Lease of Parts of Premises

Philip Tsukanov
Associate
Pepeliaev Group

Companies operating in various industries may need to lease parts of premises. It goes without saying that primarily these issues affect banks and companies that provide e-payment services through payment terminals. More often than not they need to lease small parts of the premises in busy locations (shopping malls and business centers, airports, railway stations, night clubs, etc.) where they can install ATMs and payment terminals.

For a long time it was unclear whether a part of premises could be recognized as the subject matter of civil law contracts, inter alia, lease agreements. Opponents claimed that it was impossible to recognize a part of the premises as the potential subject matter of a lease agreement, as this part could not be identified, and that it was impossible to determine the part in respect to which the agreement had been concluded, as the leased parts were measured in square meters and located inside larger premises. Meanwhile, if this part of the premises was isolated and separated from the rest of the premises (by walls, partitions, etc.), the lease would apply to separate premises, rather than a part thereof.

At the same time, civil legislation states that other properties not directly stipulated in the Russian Civil Code may also be classified as immovable assets. The federal law on the state registration of real estate property rights and transactions has acknowledged that agreements for the lease of a part of the premises may be registered ever since the issue of the first version of the law. Moreover, most legislators also acknowledged that a part of premises may be classified as the subject matter of civil rights, provided that they are clearly separated.

Accordingly, the classification of parts of premises as the subject matter of lease agreements in general is not the issue, but rather the options and methods available for identifying parts of premises.

Before May 2008 it was common practice to use different colors to show leased premises and/or parts thereof on the floor plan and to specify the total area of the leased parts of the premises in the lease agreement. The courts proceeded from the fact that a floor plan with marked out premises for lease attached to the agreement made it possible to determine the will of the parties in respect to the parts of the premises that had been leased.

Following the adoption of Federal Law No. 221-FZ, dated July 24, 2007, on the state real estate cadastre (hereinafter — the “Law on Cadastre”), the procedure for identifying parts of premises changed. Now the courts proceed from the fact that parts of the premises should be described in the lease agreement with due account of cadastral records. A reference to parts of premises that have been marked up in a specific color on the floor plan of the building for identification purposes without any description of these parts and without the actual registration of these parts by the relevant authority may not be regarded as specification of the subject matter of the lease agreement.

In other words, if parts of premises are leased without the registration of information about such parts in the state real estate cadastre and without an appropriate description of these parts of the premises in the agreement (location, size, area, number of leased parts of the premises and precise description of their location within the premises), courts tend to rule that the subject matter of such agreements has not been agreed upon and that no actual agreements have been concluded.

It is well-known that a cadastral passport of the relevant property should be attached to the agreement on the lease of immovable property.

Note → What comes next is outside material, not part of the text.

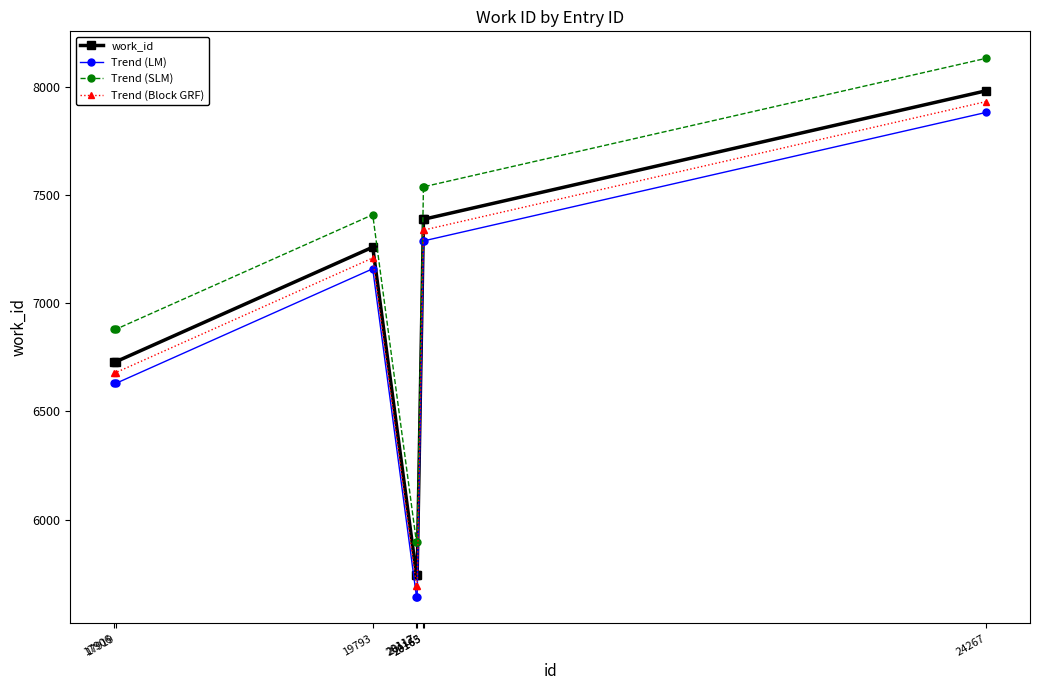

What is the smallest value displayed?

5644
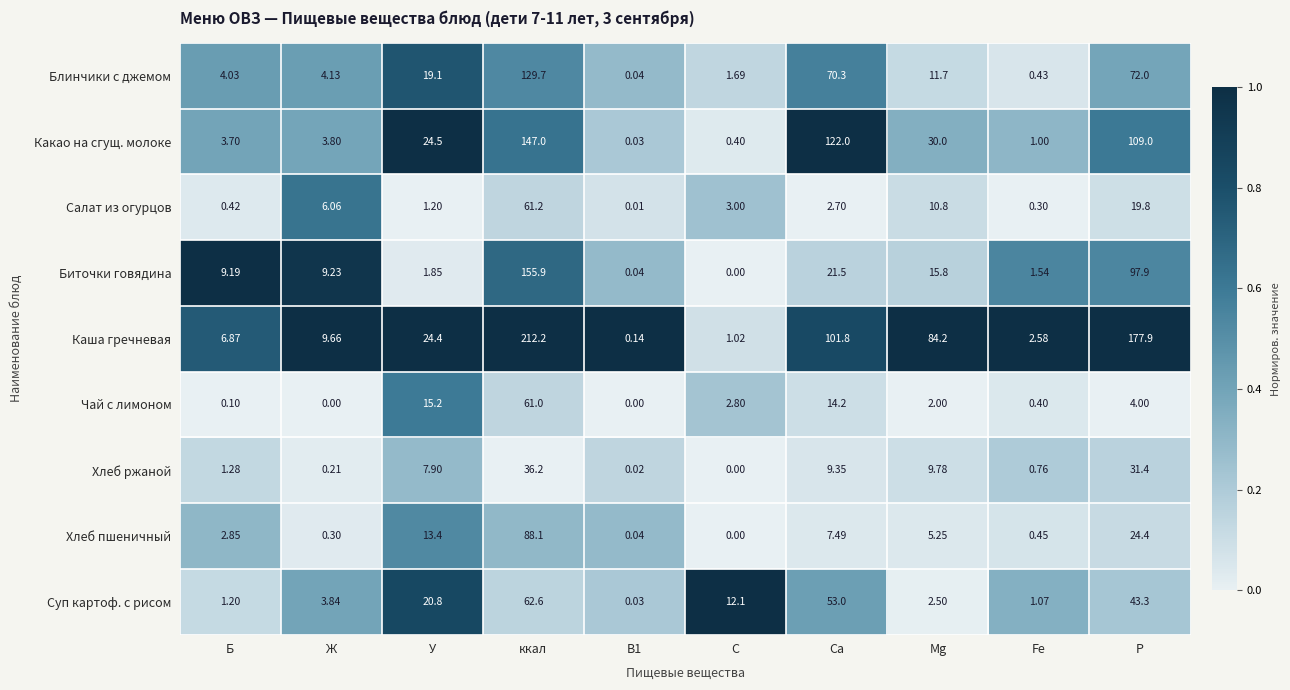

At how many categories does at least one series exceed 0?

10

Although the law permits the lease of a part of premises, at present approved forms of cadastral passports do not include a relevant form applicable to a part of premises. Accordingly, this leads to the following legitimate question: What document will be used to confirm that parts of the premises were registered for the purposes of cadastral registration and will include their main characteristics?

As indicated above, parts of premises should be registered in the state real estate cadastre. Based on the results of cadastral registration, the authority responsible for cadastral registration should issue a cadastral statement about the real estate property, containing information on the part of said real estate property subject to limitations (encumbrances) stipulated by property laws (Clause 2, Article 23 of the Law on Cadastre). To date the form of such a statement has not been approved. We assume that in this case the state cadastre authority will issue cadastral passports for all the premises, specifying the parts of the premises that have been registered. Moreover, according to the Law on Cadastre, information on the parts of the premises subject to cadastral registration should also be specified on the technical plan.

It is still not clear whether parts of premises may be identified in a lease agreement in another way if the agreement is short-term and, consequently, is not subject to state registration. We believe that it is advisable to interpret the requirement to obtain a cadastral passport more broadly and to apply it to all agreements on the lease of parts of the premises, as the property acquires characteristics that make it possible to separate it from other real estate properties during cadastral and technical registration.

We may draw a conclusion that it is possible to lease parts of premises. However, in view of existing court practice, it should be borne in mind that, to be able to conclude an agreement on the lease of a part of the premises, that part should be registered in the state cadastre and assigned a number, and corresponding information should be specified in the aforementioned lease agreement. Furthermore, a document issued based on the results of the state cadastral registration of this part of the premises (cadastral statement [passport] and/or technical plan) should be attached to the agreement.